Yine Ze’ev Jabotinsky’in bir başka itirafı da, Mete Tuncoku’nun Türk Tarih Kurumu’ndan çıkan “Çanakkale 1915 Buzdağının Altı” kitabında şu şekilde yer alır: “Eğer biz 2 Kasım 1917’de Balfour Bildirisi ile Filistin’de yurt edinme sözü aldıksa, buna ulaşan yol Gelibolu’dan geçmiştir.”
Son iki yüzyılın siyaset tarihi gözden geçirildiğinde görülecektir ki, Mısır’dan Trabzon’a uzanan hinterlantta ‘Büyük Siyonist İmparatorluğu’ kurmanın adımlarının ilmek ilmek dokunduğunu görürüz. Bugün, Uzungöl’de dağları santim santim dolaşanların bu amacın oyuncuları olduğunu, küresel ve yerel ölçekte tohumları ele geçirerek, yaşamımızı da ele geçirme gayretlerinin buna matuf bir girişim olduğunu göz ardı etmemek gerek.

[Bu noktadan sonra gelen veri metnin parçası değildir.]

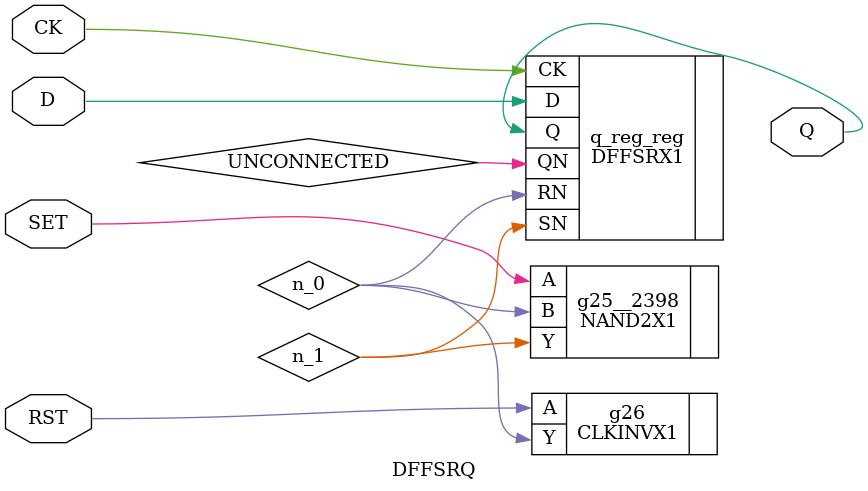
<source format=v>


// Verification Directory fv/DFFSRQ 

module DFFSRQ(SET, RST, CK, D, Q);
  input SET, RST, CK, D;
  output Q;
  wire SET, RST, CK, D;
  wire Q;
  wire UNCONNECTED, n_0, n_1;
  DFFSRX1 q_reg_reg(.RN (n_0), .SN (n_1), .CK (CK), .D (D), .Q (Q), .QN
       (UNCONNECTED));
  NAND2X1 g25__2398(.A (SET), .B (n_0), .Y (n_1));
  CLKINVX1 g26(.A (RST), .Y (n_0));
endmodule


</source>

Bugün dünyanın en büyük servetine sahip aile imparatorluğunu kuran büyükbaba ‘Mayer Amschel Rothschild’in, Osmanlı’nın dağılmasıyla, Filistin topraklarının en verimli yerlerinin Siyonist Yahudilerin eline geçmesini sağlamak için 2 milyon Sterlinlik bir fon tahsis ettiğini, bugün olduğu üzere kontrolü altındaki İngiliz Hükümeti’ne baskı uygulayarak, Balfour Deklerasyonu'nu yayınlattığını, bununla da yetinmeyip Hitleri finanse ederek, zehirli gaz sağlandığını ve bu sayede Filistin topraklarına gitmek istemeyen fakir ve gariban Yahudilerin katledilmesinin teşvik edildiğini de hatırdan çıkarmamak gerekiyor.

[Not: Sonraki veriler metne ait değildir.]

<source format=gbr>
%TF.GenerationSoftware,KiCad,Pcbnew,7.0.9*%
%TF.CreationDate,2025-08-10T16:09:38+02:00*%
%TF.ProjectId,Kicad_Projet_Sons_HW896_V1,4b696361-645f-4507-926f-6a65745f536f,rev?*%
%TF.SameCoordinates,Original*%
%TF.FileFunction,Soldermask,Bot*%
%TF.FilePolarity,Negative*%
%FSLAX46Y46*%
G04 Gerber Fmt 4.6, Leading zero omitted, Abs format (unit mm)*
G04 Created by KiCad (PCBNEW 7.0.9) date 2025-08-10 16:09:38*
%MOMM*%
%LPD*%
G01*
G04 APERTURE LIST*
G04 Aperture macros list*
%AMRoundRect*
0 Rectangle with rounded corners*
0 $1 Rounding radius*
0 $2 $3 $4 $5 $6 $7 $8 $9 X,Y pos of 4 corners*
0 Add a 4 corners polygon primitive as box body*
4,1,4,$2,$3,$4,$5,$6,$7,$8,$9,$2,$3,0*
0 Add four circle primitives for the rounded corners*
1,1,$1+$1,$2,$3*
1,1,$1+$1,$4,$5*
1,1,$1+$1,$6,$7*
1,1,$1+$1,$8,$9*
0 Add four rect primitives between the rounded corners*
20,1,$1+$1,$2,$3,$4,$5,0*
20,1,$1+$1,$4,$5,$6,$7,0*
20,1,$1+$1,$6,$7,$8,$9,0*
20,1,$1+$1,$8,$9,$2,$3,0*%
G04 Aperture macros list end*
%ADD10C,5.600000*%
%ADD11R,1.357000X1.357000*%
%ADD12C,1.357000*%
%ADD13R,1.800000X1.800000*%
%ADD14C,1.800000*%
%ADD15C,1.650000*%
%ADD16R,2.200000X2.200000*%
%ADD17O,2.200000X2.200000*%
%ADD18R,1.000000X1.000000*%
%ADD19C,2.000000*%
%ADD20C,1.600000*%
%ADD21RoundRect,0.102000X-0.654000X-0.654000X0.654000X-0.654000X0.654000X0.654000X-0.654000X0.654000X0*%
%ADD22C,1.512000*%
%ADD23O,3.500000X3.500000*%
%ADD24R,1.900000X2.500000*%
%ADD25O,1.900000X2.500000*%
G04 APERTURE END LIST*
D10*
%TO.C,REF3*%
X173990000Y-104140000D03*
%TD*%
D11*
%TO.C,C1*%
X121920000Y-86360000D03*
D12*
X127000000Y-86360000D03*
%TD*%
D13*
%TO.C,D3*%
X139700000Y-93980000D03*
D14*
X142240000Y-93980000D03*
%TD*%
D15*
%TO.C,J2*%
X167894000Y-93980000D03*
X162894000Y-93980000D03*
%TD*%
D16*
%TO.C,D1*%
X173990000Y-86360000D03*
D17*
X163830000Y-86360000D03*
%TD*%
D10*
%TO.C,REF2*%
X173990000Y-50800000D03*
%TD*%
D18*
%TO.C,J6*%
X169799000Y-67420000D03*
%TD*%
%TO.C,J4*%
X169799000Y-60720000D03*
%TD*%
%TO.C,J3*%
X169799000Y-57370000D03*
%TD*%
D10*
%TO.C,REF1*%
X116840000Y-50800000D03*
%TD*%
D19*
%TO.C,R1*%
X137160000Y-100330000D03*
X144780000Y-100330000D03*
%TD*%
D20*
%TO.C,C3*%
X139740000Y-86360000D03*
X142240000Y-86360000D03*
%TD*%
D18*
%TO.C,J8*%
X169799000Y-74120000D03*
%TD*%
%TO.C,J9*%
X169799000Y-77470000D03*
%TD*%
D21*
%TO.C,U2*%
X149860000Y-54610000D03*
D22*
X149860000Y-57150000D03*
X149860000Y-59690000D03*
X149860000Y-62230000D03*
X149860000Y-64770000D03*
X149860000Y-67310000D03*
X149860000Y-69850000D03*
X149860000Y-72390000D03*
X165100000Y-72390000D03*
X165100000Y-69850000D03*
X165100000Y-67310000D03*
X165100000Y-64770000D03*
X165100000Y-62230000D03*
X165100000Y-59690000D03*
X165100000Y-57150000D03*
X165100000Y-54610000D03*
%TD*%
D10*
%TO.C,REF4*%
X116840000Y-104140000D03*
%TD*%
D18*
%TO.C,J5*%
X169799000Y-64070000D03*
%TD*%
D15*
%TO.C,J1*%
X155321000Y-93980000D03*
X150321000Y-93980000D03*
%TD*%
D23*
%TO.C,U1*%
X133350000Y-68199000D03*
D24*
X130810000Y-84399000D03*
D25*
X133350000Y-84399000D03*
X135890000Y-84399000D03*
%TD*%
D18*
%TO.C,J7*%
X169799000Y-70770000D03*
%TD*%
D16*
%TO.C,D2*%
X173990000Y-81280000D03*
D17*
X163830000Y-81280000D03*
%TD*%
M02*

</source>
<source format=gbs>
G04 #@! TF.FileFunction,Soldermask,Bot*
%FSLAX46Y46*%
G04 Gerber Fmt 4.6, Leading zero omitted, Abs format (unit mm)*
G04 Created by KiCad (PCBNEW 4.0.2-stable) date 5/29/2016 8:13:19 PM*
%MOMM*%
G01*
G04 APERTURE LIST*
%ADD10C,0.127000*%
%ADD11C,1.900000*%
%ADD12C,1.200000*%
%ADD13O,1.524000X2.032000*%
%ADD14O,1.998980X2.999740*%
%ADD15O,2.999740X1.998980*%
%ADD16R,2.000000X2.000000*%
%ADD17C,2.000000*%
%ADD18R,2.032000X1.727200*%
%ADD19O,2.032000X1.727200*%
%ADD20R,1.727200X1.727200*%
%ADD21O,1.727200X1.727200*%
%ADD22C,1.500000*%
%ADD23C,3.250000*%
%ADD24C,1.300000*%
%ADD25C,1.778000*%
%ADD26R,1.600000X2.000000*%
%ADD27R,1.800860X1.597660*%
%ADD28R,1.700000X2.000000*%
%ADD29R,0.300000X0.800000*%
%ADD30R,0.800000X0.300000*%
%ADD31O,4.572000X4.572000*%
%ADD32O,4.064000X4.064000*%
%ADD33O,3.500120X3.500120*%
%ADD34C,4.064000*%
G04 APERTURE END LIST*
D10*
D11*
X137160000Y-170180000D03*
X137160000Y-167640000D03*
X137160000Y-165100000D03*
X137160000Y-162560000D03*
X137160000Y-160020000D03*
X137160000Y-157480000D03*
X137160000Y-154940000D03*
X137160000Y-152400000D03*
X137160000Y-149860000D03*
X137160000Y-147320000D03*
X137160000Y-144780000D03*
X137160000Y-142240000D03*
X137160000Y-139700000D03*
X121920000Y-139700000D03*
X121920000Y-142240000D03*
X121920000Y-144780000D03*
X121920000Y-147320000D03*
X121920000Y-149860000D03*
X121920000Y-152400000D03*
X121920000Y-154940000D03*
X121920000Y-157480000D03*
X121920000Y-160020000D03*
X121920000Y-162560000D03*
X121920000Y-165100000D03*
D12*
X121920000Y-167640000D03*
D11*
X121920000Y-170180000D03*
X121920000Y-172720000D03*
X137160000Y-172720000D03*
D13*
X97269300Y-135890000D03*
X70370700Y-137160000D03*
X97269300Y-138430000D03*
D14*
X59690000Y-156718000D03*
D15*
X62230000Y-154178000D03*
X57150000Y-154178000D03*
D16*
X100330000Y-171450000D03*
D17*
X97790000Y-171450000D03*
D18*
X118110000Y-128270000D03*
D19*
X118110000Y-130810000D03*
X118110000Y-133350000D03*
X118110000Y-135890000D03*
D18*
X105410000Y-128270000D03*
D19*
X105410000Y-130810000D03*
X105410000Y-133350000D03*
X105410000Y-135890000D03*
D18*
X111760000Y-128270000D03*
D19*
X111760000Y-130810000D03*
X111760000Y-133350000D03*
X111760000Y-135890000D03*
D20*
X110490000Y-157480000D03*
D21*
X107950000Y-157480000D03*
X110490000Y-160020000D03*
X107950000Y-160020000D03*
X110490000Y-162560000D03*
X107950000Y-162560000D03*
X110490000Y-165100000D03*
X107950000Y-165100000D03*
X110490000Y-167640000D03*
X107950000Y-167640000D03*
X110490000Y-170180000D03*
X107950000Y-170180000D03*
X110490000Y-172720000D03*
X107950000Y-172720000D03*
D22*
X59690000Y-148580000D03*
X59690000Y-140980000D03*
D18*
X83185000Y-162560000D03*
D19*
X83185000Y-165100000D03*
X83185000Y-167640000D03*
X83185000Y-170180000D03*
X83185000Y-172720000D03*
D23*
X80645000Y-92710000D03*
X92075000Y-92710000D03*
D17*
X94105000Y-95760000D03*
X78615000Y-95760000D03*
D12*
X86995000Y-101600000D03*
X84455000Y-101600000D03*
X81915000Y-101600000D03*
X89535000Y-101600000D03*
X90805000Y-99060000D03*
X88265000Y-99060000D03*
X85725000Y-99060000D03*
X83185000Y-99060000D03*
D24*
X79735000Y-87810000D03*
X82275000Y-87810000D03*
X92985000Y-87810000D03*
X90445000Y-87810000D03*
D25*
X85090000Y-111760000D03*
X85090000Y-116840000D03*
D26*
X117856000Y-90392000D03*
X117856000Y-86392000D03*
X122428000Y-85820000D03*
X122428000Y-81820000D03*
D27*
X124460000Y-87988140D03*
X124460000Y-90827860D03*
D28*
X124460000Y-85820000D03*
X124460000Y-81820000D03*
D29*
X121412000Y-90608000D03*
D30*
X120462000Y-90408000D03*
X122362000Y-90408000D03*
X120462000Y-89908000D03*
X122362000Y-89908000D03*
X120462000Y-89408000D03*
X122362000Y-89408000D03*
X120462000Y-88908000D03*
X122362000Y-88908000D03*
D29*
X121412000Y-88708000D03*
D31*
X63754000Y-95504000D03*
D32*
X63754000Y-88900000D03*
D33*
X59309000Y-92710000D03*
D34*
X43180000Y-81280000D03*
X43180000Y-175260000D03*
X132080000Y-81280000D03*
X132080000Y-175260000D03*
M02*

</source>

Osmanlı’nın hiçbir savaşını övmeyen resmi tarih kitaplarımızın, Mustafa Kemal’in de katıldığı -destansı- Çanakkale Savaşı’nı övmesi anlaşılabilir bir şey. Fakat Afrikalı Müslümanlardan Avustralyalı Anzaklar’a kadar bu savaşa katılan herkesi tek tek zikreden, hatta aralıksız bir şekilde ‘Arapları arkamızdan vurdular’ tezini işleyen resmi tarih kitaplarının Siyonistlerden tek kelimeyle bile olsa bahsetmemesi basit bir hata olmaz. Bu resmi tarih söyleminde rejim kadar bazı çevrelerinde ne kadar etkin olduğunun en açık göstergesi…
Bu durum hem yüzyıllar boyu besleyip sonra da gözünü oydurmak, hem de bir toplumun bilinçaltını yönetmenin en iyi örneği bu olmalı.

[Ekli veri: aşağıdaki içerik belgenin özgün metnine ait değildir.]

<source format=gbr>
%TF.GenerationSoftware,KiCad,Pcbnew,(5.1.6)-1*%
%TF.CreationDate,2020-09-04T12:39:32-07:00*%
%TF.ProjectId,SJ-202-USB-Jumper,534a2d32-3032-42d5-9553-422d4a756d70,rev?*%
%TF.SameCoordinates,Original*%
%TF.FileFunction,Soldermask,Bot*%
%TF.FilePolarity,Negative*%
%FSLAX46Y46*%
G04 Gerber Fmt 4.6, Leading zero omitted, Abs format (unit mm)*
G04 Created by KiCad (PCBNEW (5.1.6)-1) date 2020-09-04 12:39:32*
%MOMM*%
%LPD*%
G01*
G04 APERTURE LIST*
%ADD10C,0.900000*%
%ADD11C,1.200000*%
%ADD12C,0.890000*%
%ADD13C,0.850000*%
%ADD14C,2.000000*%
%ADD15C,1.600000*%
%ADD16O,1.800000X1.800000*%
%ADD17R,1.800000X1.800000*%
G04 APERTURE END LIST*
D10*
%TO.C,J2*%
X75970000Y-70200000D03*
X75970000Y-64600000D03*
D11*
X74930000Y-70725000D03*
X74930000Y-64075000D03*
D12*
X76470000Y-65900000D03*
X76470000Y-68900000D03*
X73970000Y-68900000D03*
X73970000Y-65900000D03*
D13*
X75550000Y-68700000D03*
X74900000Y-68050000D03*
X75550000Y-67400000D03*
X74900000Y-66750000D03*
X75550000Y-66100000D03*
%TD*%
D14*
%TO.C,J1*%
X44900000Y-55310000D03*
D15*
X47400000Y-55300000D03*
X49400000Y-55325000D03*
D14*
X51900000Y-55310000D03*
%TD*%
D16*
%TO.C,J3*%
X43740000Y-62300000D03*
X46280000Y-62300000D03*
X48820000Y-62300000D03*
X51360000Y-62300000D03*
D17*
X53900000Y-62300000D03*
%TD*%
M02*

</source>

Bunlar ve daha fazlası, yakın tarih hatıraları ve araştırma eserlerinde okunmayı bekliyor. Bilmenin yolunun okumaktan geçtiği malum. Lakin bilmek yetmiyor, önlem almak da gerek... Her bireyin kendi başına alabilecek önlemleri var. Mesela, bunlara ait ürünleri tüketmemek bile önemli önlemlerden biri.
***
Modern İsrail Ordusu'nun temeli kabul edilen birliğin komutanının gözüyle bir döneme şahitlik eden hatıra, Çanakkale Savaşı'nın farklı bir yönünü ortaya çıkarıyor. Özellikle Seddülbahir cephesiyle ilgili savaşın dehşetine dair çok çarpıcı tespitler yapan Patterson'un, komuta ettiği askerlerden "Siyonistler" olarak bahsetmesi, Çanakkale Savaşı'na katılan birliğinin asıl davasının ne olduğunu açıkça belirtiyor.
Mart 1915 sonunda Gelibolu Cephesi'ne gitmek üzere İskenderiye'den ayrılırken yapılan törende, Başhaham La Pergola Komutan Yarbay Patterson'u Yahudilerin çıkış efsanesini yeniden yaşatacak, İsrailoğulları'nı Mısır'dan Filistin'e ulaştıracak II. Musa olarak ilan etmişti!
Patterson, Gelibolu'dan sonra Filistin'de de İngiliz ordusundaki Yahudi birliklerini yönetmişti. Bu birliklerin içerisinde ileride İsrail'in ilk başbakanı olacak olan David Ben Gurion, 1967'de Araplarla yapılan 6 Gün Savaşı sırasında İsrail Başbakanı olan Levy Eskhol, yine İsrail Cumhurbaşkanlarından Yitzhak Ben Zvi de görev almıştır. Yine bu birliklerdeki birçok Yahudi asker, İngiliz mandası döneminde Araplara ve İngiliz yönetimine karşı çarpışan Haganah adlı paramiliter örgütün çekirdeğini oluşturmuştur.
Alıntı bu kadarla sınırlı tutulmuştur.